Il Governo presieduto da Mario Draghi – che ha ricevuto la stima di tutti i leader europei all’ultimo summit Ue dove è riuscito a far passare la linea italiana del prezzo dinamico del gas – aveva rispettato tutti i tempi e gli obiettivi del Pnrr. Il Pnrr non è la Bibbia, in alcuni ambiti può essere anche rivisto e adattato in particolare per quanto riguarda la sua declinazione per la complessità amministrativa e gli effetti dell’inflazione. Più in generale sembra che l’impostazione data dal nuovo presidente del Consiglio sia di assecondare la collaborazione con l’Europa. I segnali sono evidenti, Antonio Tajani, europarlamentare per cinque legislature, due volte commissario e per due anni presidente dell’Assemblea, sarà a capo della Farnesina.

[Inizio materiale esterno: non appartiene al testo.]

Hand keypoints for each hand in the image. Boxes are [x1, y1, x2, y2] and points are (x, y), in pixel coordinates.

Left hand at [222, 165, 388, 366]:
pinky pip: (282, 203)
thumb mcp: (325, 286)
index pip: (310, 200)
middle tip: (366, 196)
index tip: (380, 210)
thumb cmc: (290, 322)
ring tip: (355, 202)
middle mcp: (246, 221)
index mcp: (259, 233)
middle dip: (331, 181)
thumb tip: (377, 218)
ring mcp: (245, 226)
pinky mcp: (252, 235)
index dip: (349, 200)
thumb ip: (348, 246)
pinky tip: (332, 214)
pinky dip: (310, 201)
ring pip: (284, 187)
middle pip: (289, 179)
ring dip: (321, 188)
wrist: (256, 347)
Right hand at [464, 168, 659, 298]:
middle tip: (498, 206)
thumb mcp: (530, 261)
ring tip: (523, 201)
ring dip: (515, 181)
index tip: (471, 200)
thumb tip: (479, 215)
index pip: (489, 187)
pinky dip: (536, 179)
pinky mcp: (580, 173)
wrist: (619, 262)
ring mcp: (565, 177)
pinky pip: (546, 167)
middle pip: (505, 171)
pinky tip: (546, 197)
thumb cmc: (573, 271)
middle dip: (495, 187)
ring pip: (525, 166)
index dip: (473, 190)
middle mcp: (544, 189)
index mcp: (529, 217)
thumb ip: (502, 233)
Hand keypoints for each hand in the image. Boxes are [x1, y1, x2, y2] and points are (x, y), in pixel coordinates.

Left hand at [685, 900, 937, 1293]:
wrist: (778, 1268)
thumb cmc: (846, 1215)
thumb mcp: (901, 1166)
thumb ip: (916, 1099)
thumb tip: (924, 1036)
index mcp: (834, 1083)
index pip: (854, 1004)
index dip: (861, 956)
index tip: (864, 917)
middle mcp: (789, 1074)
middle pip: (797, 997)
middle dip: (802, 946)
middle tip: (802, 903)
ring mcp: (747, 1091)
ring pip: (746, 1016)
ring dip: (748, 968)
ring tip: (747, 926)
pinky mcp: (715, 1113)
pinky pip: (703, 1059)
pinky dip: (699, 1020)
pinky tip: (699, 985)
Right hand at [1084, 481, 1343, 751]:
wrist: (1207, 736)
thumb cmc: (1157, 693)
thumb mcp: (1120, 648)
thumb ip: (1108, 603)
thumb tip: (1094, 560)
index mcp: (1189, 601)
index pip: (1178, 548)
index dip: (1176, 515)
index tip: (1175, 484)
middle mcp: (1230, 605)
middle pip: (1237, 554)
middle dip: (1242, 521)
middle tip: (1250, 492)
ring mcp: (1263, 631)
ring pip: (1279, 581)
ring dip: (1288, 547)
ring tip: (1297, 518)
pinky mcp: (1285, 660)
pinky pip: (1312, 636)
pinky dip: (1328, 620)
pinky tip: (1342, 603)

A guidare il ministero dell’Economia è stato chiamato Giancarlo Giorgetti, grande estimatore di Mario Draghi, del cui Governo ha fatto parte quale ministro dello Sviluppo economico. Certamente Palazzo Chigi si trova di fronte a un momento delicatissimo, con l’inflazione che sale, i prezzi che aumentano, la gente che fa fatica a riempire il carrello della spesa, le aziende che vedono nero. C’è anche il rischio di forti proteste sociali. Tuttavia, credo che debba fare ben sperare il fatto che all’Economia è stato nominato Giorgetti, con cui condivo l’idea che lo sviluppo del nostro Paese dipenda in modo fondamentale dal suo sistema produttivo, in particolare quello manifatturiero e dei servizi, che crea reddito e occupazione, e che deve essere al centro della politica economica.